In sequential games, a series of decisions are made, the outcome of each of which affects successive possibilities. In game theory, the analysis of sequential games is of great interest because they usually model reality better than simultaneous games: producers will usually observe demand before deciding how much output to produce, duopolists will observe each other’s decisions before dumping more goods in the market, etc. For example, let’s examine the decision a company faces when trying to break a market which is currently a monopoly. Sequential games are represented through decision trees, with successive nodes at each decision point:
The game represented in this decision tree shows firm 1 choosing whether to compete in a monopolistic market or not. As there are no existing competitors in the market, should they choose not to enter, its payoff will be zero and the existing monopoly will have a payoff of two. However, if firm 1 chooses to enter we reach node two, where the second decision must be made by the challenged player (the monopoly), whether to accommodate the new competitor or fight back to try and block its entry. In this particular example, if they choose to fight, both players will have a payoff of -1, whereas if the monopoly decides to accommodate the new player, our monopoly becomes a duopoly and the resulting drop in prices creates larger market demand, meaning that the existing company will still receive a payoff of one and the new player a payoff of two.
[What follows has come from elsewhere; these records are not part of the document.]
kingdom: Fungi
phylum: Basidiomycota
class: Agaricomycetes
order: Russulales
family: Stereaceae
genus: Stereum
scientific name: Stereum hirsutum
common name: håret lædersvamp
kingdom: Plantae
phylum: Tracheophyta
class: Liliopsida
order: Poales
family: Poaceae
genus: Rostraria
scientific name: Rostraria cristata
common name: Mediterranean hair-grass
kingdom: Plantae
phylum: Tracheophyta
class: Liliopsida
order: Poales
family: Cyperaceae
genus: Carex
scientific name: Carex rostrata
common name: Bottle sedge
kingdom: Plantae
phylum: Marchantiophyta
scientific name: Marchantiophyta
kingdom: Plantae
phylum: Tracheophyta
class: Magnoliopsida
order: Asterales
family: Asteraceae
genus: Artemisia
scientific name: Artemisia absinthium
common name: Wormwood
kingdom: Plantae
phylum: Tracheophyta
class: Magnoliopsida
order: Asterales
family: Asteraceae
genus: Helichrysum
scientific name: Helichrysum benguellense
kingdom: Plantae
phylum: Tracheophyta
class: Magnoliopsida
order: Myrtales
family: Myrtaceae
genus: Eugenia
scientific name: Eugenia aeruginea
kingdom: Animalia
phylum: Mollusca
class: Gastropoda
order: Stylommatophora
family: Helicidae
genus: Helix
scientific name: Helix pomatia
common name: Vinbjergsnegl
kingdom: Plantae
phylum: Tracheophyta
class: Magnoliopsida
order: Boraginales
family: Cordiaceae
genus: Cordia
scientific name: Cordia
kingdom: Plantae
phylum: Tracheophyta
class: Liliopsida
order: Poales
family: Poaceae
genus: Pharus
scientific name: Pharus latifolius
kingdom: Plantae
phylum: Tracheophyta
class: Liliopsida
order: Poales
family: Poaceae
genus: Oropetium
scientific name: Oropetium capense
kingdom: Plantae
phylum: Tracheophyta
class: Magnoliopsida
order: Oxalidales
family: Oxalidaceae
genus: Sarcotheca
So, what can we assume will happen? We assume that both players dispose of complete and perfect information. They have both carried out a thorough market study and know the consequences of each outcome. In that case, what they can do is work backwards to know what the competition will do. If firm 1 enters the market, player 2 has no reason to fight back, as its payoff will suffer by two points. This means that player 2 knows what the outcome will be if they choose to enter, so all they have to do is choose between a payoff of two if the new firm enters the market or zero if it doesn’t. In this case, it is pretty clear what the outcome will be. The game would change again, of course, if successive nodes were introduced, where fighting could again flip the tables.